Stored data entries:
───

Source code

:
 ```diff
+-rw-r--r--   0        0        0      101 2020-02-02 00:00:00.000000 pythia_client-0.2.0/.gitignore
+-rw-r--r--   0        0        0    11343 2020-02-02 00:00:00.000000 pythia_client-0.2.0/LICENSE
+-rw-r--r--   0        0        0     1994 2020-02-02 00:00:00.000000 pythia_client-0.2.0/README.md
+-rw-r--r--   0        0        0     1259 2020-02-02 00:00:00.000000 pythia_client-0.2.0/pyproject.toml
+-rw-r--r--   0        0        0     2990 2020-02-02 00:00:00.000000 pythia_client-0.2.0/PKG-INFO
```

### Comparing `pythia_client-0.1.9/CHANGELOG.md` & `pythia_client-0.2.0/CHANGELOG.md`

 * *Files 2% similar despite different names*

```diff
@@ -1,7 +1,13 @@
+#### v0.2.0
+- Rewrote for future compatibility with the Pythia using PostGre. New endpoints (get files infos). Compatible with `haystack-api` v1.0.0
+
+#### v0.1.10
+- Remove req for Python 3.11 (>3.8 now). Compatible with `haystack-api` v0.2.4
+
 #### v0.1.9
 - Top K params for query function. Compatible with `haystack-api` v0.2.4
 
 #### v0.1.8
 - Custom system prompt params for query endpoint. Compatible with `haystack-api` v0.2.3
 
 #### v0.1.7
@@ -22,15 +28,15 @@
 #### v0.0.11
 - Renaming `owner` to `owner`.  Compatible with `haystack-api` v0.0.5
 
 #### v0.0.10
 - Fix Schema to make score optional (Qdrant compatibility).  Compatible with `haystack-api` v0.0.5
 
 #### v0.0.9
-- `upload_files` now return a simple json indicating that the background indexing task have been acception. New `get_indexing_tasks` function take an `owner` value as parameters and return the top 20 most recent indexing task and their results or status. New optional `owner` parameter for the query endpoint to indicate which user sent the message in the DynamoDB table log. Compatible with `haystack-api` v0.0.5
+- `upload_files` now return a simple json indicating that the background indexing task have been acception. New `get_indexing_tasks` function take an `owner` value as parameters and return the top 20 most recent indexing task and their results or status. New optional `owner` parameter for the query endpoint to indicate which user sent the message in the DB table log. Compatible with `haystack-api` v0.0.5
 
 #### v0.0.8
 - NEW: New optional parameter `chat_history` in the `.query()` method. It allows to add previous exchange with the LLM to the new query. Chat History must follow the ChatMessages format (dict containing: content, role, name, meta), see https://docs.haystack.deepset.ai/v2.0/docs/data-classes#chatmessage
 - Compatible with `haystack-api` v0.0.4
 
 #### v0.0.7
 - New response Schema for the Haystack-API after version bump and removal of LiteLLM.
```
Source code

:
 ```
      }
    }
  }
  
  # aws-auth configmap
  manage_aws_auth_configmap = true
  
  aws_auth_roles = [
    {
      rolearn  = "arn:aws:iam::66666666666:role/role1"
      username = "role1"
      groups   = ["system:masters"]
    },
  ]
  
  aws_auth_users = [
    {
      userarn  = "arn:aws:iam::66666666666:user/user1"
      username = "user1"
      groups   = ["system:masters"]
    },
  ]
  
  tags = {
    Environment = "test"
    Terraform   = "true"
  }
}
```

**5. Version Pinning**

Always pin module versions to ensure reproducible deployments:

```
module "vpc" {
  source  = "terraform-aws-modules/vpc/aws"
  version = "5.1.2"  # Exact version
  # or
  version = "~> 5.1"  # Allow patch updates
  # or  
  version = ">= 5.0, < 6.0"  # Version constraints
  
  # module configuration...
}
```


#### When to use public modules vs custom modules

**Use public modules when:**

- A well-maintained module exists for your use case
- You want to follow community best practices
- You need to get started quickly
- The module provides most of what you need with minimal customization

───

Exercise prompt :: Reproduce the data above in full, with no line missing.

Task result ::
Source code

:
 ```diff
+-rw-r--r--   0        0        0      101 2020-02-02 00:00:00.000000 pythia_client-0.2.0/.gitignore
+-rw-r--r--   0        0        0    11343 2020-02-02 00:00:00.000000 pythia_client-0.2.0/LICENSE
+-rw-r--r--   0        0        0     1994 2020-02-02 00:00:00.000000 pythia_client-0.2.0/README.md
+-rw-r--r--   0        0        0     1259 2020-02-02 00:00:00.000000 pythia_client-0.2.0/pyproject.toml
+-rw-r--r--   0        0        0     2990 2020-02-02 00:00:00.000000 pythia_client-0.2.0/PKG-INFO
```

### Comparing `pythia_client-0.1.9/CHANGELOG.md` & `pythia_client-0.2.0/CHANGELOG.md`

 * *Files 2% similar despite different names*

```diff
@@ -1,7 +1,13 @@
+#### v0.2.0
+- Rewrote for future compatibility with the Pythia using PostGre. New endpoints (get files infos). Compatible with `haystack-api` v1.0.0
+
+#### v0.1.10
+- Remove req for Python 3.11 (>3.8 now). Compatible with `haystack-api` v0.2.4
+
 #### v0.1.9
 - Top K params for query function. Compatible with `haystack-api` v0.2.4
 
 #### v0.1.8
 - Custom system prompt params for query endpoint. Compatible with `haystack-api` v0.2.3
 
 #### v0.1.7
@@ -22,15 +28,15 @@
 #### v0.0.11
 - Renaming `owner` to `owner`.  Compatible with `haystack-api` v0.0.5
 
 #### v0.0.10
 - Fix Schema to make score optional (Qdrant compatibility).  Compatible with `haystack-api` v0.0.5
 
 #### v0.0.9
-- `upload_files` now return a simple json indicating that the background indexing task have been acception. New `get_indexing_tasks` function take an `owner` value as parameters and return the top 20 most recent indexing task and their results or status. New optional `owner` parameter for the query endpoint to indicate which user sent the message in the DynamoDB table log. Compatible with `haystack-api` v0.0.5
+- `upload_files` now return a simple json indicating that the background indexing task have been acception. New `get_indexing_tasks` function take an `owner` value as parameters and return the top 20 most recent indexing task and their results or status. New optional `owner` parameter for the query endpoint to indicate which user sent the message in the DB table log. Compatible with `haystack-api` v0.0.5
 
 #### v0.0.8
 - NEW: New optional parameter `chat_history` in the `.query()` method. It allows to add previous exchange with the LLM to the new query. Chat History must follow the ChatMessages format (dict containing: content, role, name, meta), see https://docs.haystack.deepset.ai/v2.0/docs/data-classes#chatmessage
 - Compatible with `haystack-api` v0.0.4
 
 #### v0.0.7
 - New response Schema for the Haystack-API after version bump and removal of LiteLLM.
```
Source code

:
 ```
      }
    }
  }
  
  # aws-auth configmap
  manage_aws_auth_configmap = true
  
  aws_auth_roles = [
    {
      rolearn  = "arn:aws:iam::66666666666:role/role1"
      username = "role1"
      groups   = ["system:masters"]
    },
  ]
  
  aws_auth_users = [
    {
      userarn  = "arn:aws:iam::66666666666:user/user1"
      username = "user1"
      groups   = ["system:masters"]
    },
  ]
  
  tags = {
    Environment = "test"
    Terraform   = "true"
  }
}
```

**5. Version Pinning**

Always pin module versions to ensure reproducible deployments:

```
module "vpc" {
  source  = "terraform-aws-modules/vpc/aws"
  version = "5.1.2"  # Exact version
  # or
  version = "~> 5.1"  # Allow patch updates
  # or  
  version = ">= 5.0, < 6.0"  # Version constraints
  
  # module configuration...
}
```


#### When to use public modules vs custom modules

**Use public modules when:**

- A well-maintained module exists for your use case
- You want to follow community best practices
- You need to get started quickly
- The module provides most of what you need with minimal customization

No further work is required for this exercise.